_Written problem:_ Pull every line from the listing below and reproduce each one verbatim, in its original order.

_Exercise materials:_
---
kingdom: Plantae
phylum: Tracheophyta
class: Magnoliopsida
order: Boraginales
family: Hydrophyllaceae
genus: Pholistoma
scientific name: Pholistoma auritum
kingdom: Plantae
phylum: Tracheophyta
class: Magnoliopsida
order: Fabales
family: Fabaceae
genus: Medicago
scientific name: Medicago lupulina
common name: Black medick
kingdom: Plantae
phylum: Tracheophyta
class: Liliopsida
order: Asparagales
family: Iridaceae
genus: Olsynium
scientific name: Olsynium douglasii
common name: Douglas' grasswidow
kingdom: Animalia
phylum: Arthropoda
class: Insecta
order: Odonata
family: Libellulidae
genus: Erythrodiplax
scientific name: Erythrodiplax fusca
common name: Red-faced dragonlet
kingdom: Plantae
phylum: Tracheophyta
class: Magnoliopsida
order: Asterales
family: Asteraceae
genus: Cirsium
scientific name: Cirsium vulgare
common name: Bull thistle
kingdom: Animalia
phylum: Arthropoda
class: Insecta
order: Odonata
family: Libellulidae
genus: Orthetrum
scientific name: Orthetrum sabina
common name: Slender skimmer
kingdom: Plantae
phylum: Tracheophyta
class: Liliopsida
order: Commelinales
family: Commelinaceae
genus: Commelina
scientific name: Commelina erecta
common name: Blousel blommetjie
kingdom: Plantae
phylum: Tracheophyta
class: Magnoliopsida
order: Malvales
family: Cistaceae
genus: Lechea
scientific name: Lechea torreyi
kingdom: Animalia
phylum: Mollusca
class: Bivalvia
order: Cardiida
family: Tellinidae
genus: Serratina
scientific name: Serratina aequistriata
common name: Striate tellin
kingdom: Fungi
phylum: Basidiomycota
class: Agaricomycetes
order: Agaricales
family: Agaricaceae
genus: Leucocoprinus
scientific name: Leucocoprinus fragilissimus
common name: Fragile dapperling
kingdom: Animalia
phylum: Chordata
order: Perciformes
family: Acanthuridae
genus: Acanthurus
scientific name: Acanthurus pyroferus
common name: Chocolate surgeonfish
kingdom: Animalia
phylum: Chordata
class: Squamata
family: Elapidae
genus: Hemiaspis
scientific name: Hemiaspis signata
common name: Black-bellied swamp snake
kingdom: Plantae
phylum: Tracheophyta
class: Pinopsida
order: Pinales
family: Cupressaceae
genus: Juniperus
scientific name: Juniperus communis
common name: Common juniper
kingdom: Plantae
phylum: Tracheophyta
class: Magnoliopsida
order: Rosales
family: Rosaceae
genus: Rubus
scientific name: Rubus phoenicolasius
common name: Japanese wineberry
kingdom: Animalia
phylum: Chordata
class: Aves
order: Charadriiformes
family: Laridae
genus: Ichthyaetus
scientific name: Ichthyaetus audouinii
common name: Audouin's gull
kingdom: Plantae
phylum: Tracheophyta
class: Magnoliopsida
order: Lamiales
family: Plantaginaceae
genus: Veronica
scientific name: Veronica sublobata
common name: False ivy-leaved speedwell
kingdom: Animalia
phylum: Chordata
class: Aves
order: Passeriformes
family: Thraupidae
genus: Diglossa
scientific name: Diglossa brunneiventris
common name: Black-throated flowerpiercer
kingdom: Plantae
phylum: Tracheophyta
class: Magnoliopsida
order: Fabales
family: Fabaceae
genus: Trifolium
---
_Reply to the exercise:_
kingdom: Plantae
phylum: Tracheophyta
class: Magnoliopsida
order: Boraginales
family: Hydrophyllaceae
genus: Pholistoma
scientific name: Pholistoma auritum
kingdom: Plantae
phylum: Tracheophyta
class: Magnoliopsida
order: Fabales
family: Fabaceae
genus: Medicago
scientific name: Medicago lupulina
common name: Black medick
kingdom: Plantae
phylum: Tracheophyta
class: Liliopsida
order: Asparagales
family: Iridaceae
genus: Olsynium
scientific name: Olsynium douglasii
common name: Douglas' grasswidow
kingdom: Animalia
phylum: Arthropoda
class: Insecta
order: Odonata
family: Libellulidae
genus: Erythrodiplax
scientific name: Erythrodiplax fusca
common name: Red-faced dragonlet
kingdom: Plantae
phylum: Tracheophyta
class: Magnoliopsida
order: Asterales
family: Asteraceae
genus: Cirsium
scientific name: Cirsium vulgare
common name: Bull thistle
kingdom: Animalia
phylum: Arthropoda
class: Insecta
order: Odonata
family: Libellulidae
genus: Orthetrum
scientific name: Orthetrum sabina
common name: Slender skimmer
kingdom: Plantae
phylum: Tracheophyta
class: Liliopsida
order: Commelinales
family: Commelinaceae
genus: Commelina
scientific name: Commelina erecta
common name: Blousel blommetjie
kingdom: Plantae
phylum: Tracheophyta
class: Magnoliopsida
order: Malvales
family: Cistaceae
genus: Lechea
scientific name: Lechea torreyi
kingdom: Animalia
phylum: Mollusca
class: Bivalvia
order: Cardiida
family: Tellinidae
genus: Serratina
scientific name: Serratina aequistriata
common name: Striate tellin
kingdom: Fungi
phylum: Basidiomycota
class: Agaricomycetes
order: Agaricales
family: Agaricaceae
genus: Leucocoprinus
scientific name: Leucocoprinus fragilissimus
common name: Fragile dapperling
kingdom: Animalia
phylum: Chordata
order: Perciformes
family: Acanthuridae
genus: Acanthurus
scientific name: Acanthurus pyroferus
common name: Chocolate surgeonfish
kingdom: Animalia
phylum: Chordata
class: Squamata
family: Elapidae
genus: Hemiaspis
scientific name: Hemiaspis signata
common name: Black-bellied swamp snake
kingdom: Plantae
phylum: Tracheophyta
class: Pinopsida
order: Pinales
family: Cupressaceae
genus: Juniperus
scientific name: Juniperus communis
common name: Common juniper
kingdom: Plantae
phylum: Tracheophyta
class: Magnoliopsida
order: Rosales
family: Rosaceae
genus: Rubus
scientific name: Rubus phoenicolasius
common name: Japanese wineberry
kingdom: Animalia
phylum: Chordata
class: Aves
order: Charadriiformes
family: Laridae
genus: Ichthyaetus
scientific name: Ichthyaetus audouinii
common name: Audouin's gull
kingdom: Plantae
phylum: Tracheophyta
class: Magnoliopsida
order: Lamiales
family: Plantaginaceae
genus: Veronica
scientific name: Veronica sublobata
common name: False ivy-leaved speedwell
kingdom: Animalia
phylum: Chordata
class: Aves
order: Passeriformes
family: Thraupidae
genus: Diglossa
scientific name: Diglossa brunneiventris
common name: Black-throated flowerpiercer
kingdom: Plantae
phylum: Tracheophyta
class: Magnoliopsida
order: Fabales
family: Fabaceae
genus: Trifolium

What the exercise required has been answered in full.